_THE EXERCISE:_ Output every text line of the rows below as a JSON array of strings, one string per line, with blank lines skipped. Leave the pictures out.

########################################

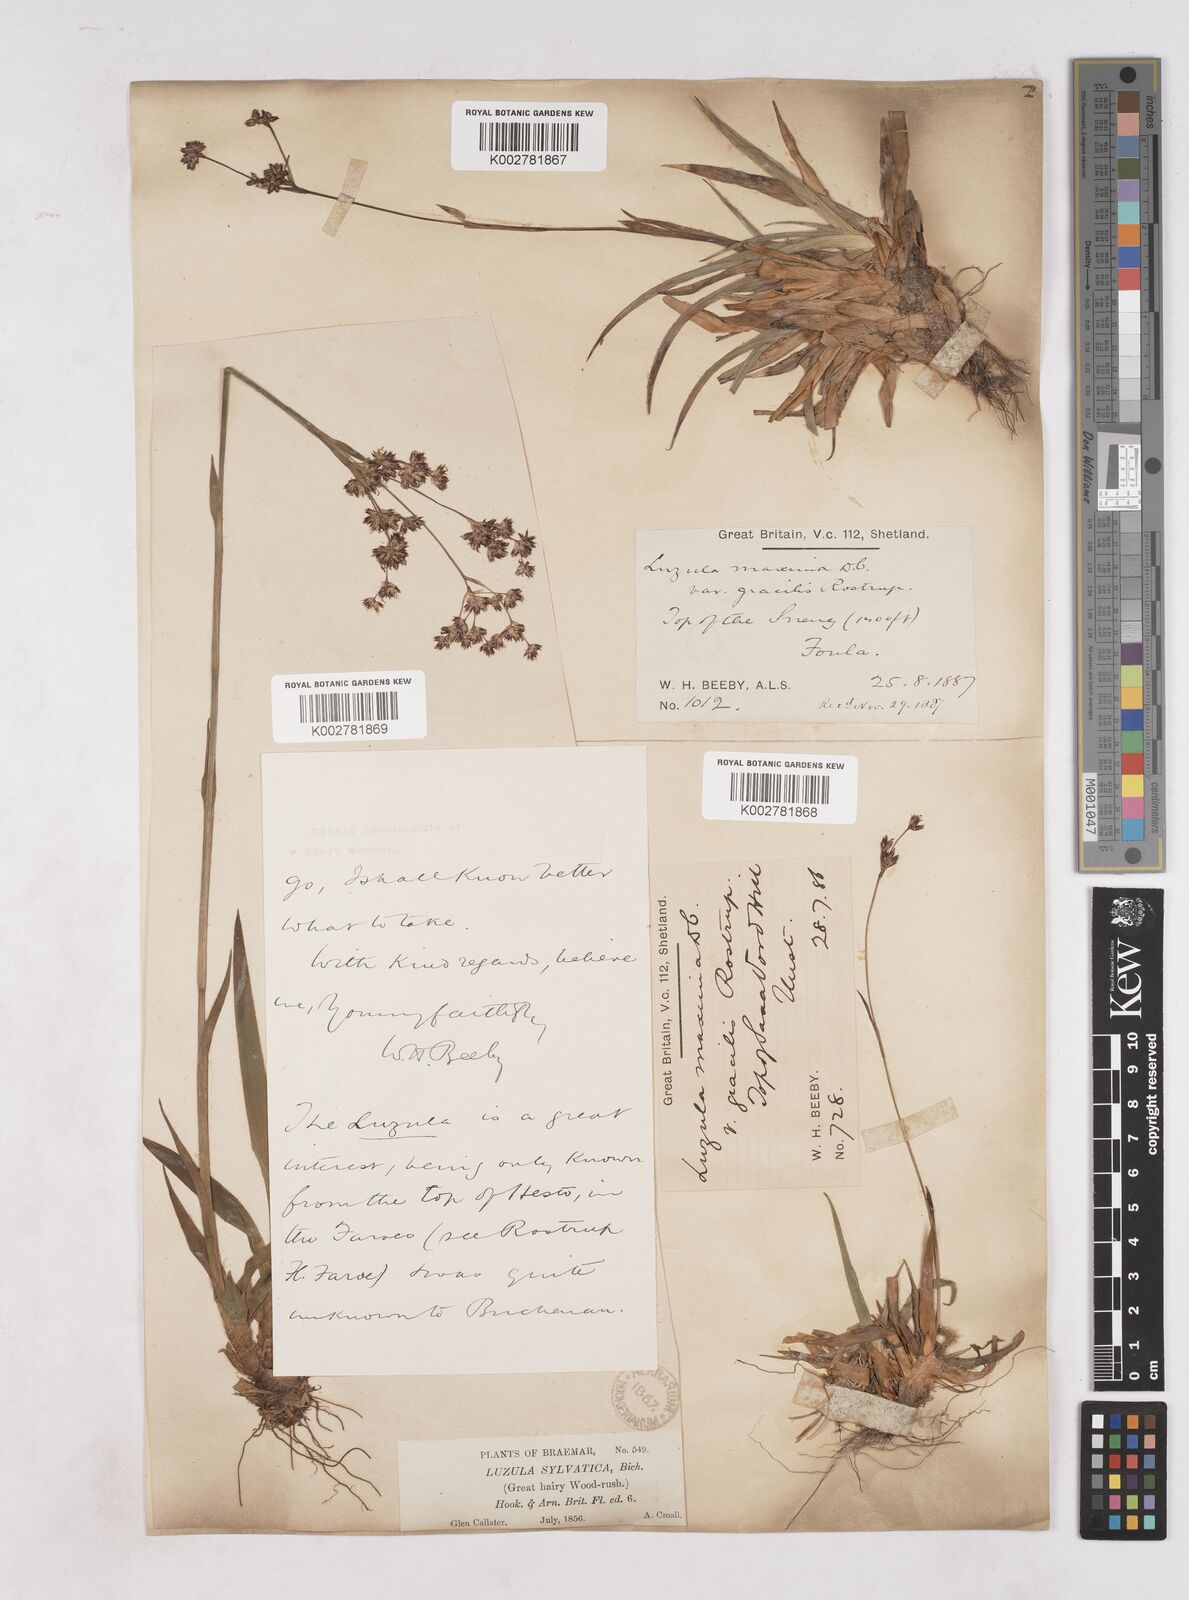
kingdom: Plantae
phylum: Tracheophyta
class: Liliopsida
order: Poales
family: Juncaceae
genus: Luzula
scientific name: Luzula sylvatica
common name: Great wood-rush
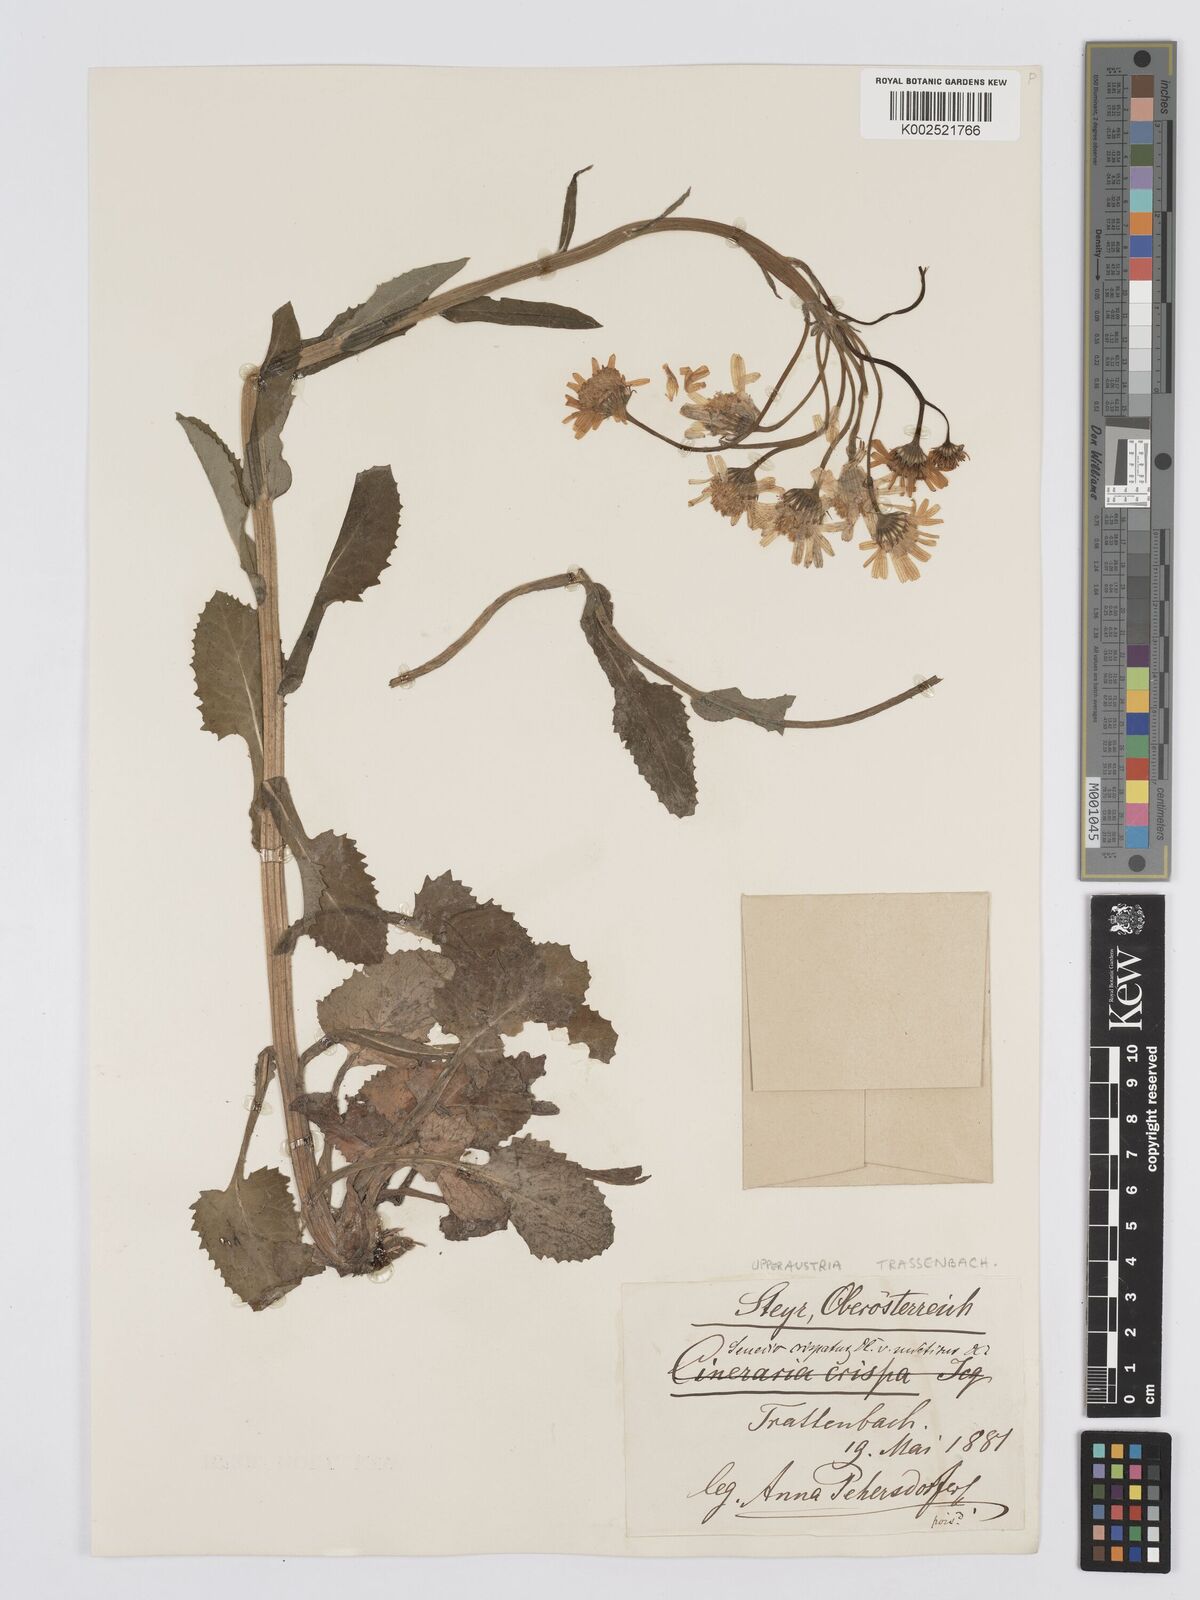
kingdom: Plantae
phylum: Tracheophyta
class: Magnoliopsida
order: Asterales
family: Asteraceae
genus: Tephroseris
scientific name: Tephroseris crispa
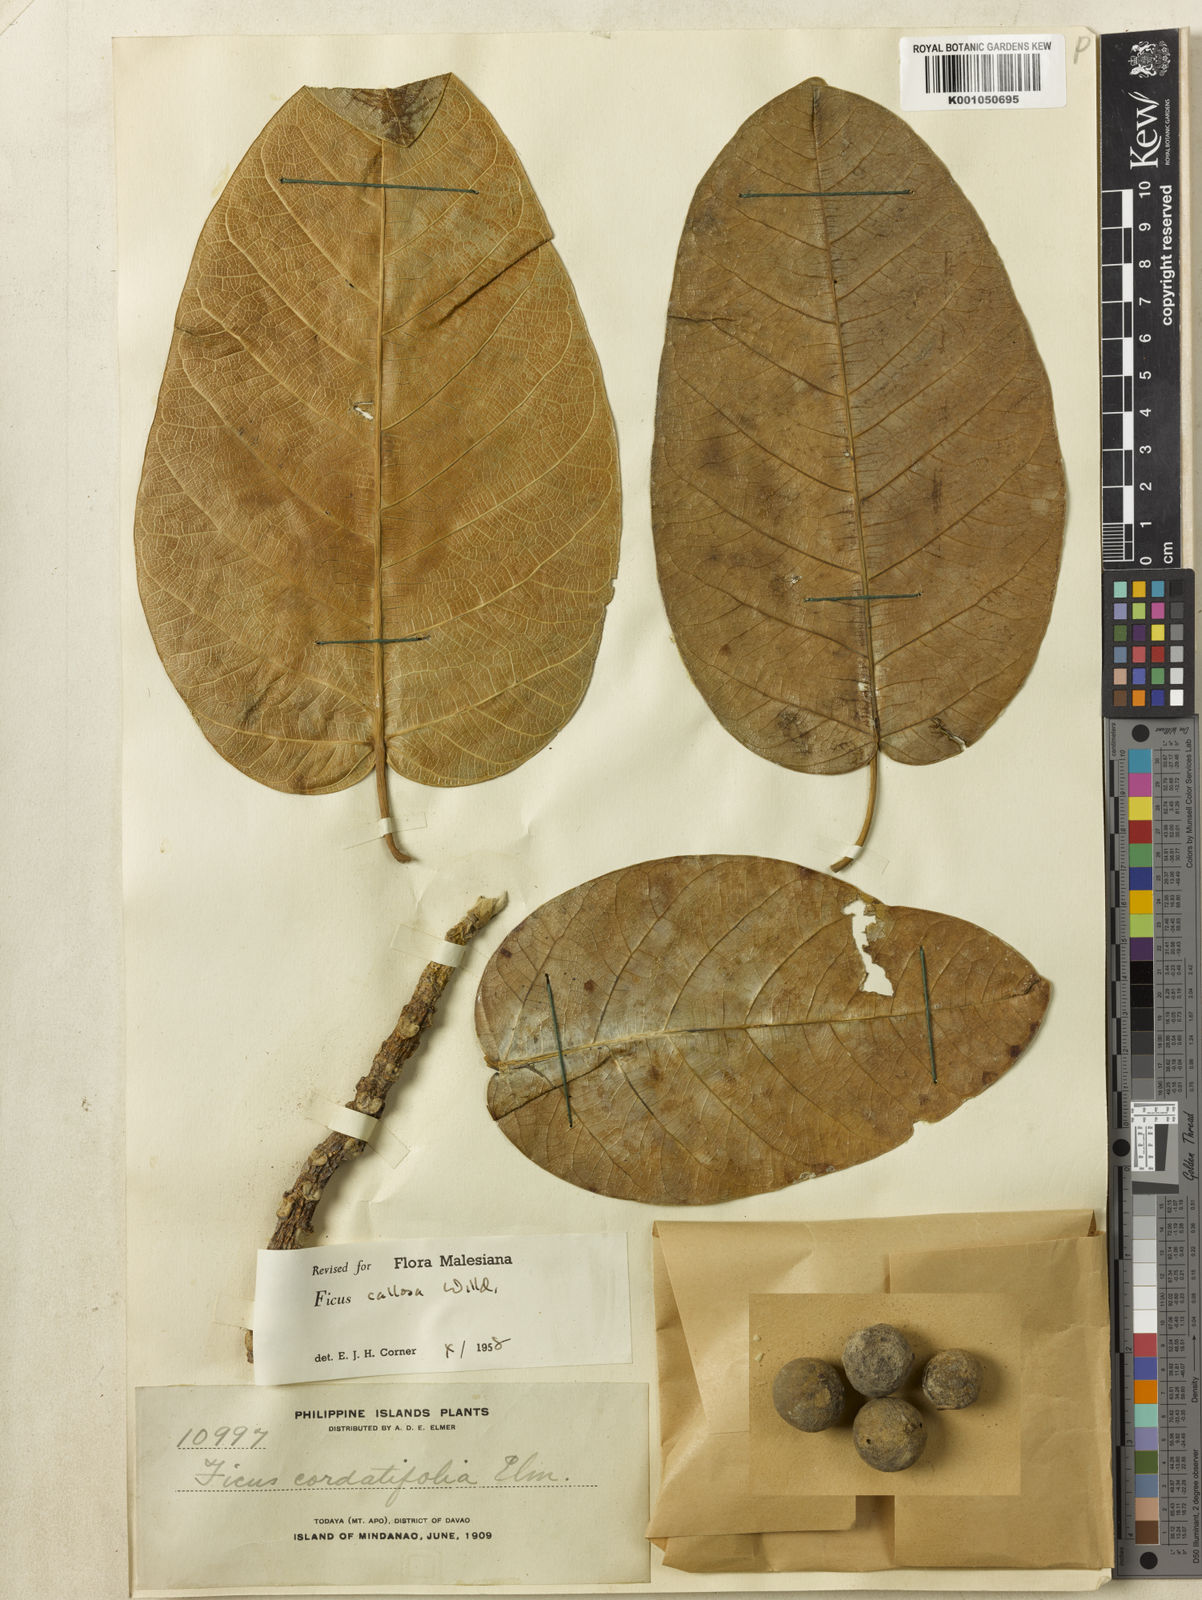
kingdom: Plantae
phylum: Tracheophyta
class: Magnoliopsida
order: Rosales
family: Moraceae
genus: Ficus
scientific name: Ficus callosa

########################################

_EXERCISE RESPONSE:_
[
  "kingdom: Plantae",
  "phylum: Tracheophyta",
  "class: Liliopsida",
  "order: Poales",
  "family: Juncaceae",
  "genus: Luzula",
  "scientific name: Luzula sylvatica",
  "common name: Great wood-rush",
  "kingdom: Plantae",
  "phylum: Tracheophyta",
  "class: Magnoliopsida",
  "order: Asterales",
  "family: Asteraceae",
  "genus: Tephroseris",
  "scientific name: Tephroseris crispa",
  "kingdom: Plantae",
  "phylum: Tracheophyta",
  "class: Magnoliopsida",
  "order: Rosales",
  "family: Moraceae",
  "genus: Ficus",
  "scientific name: Ficus callosa"
]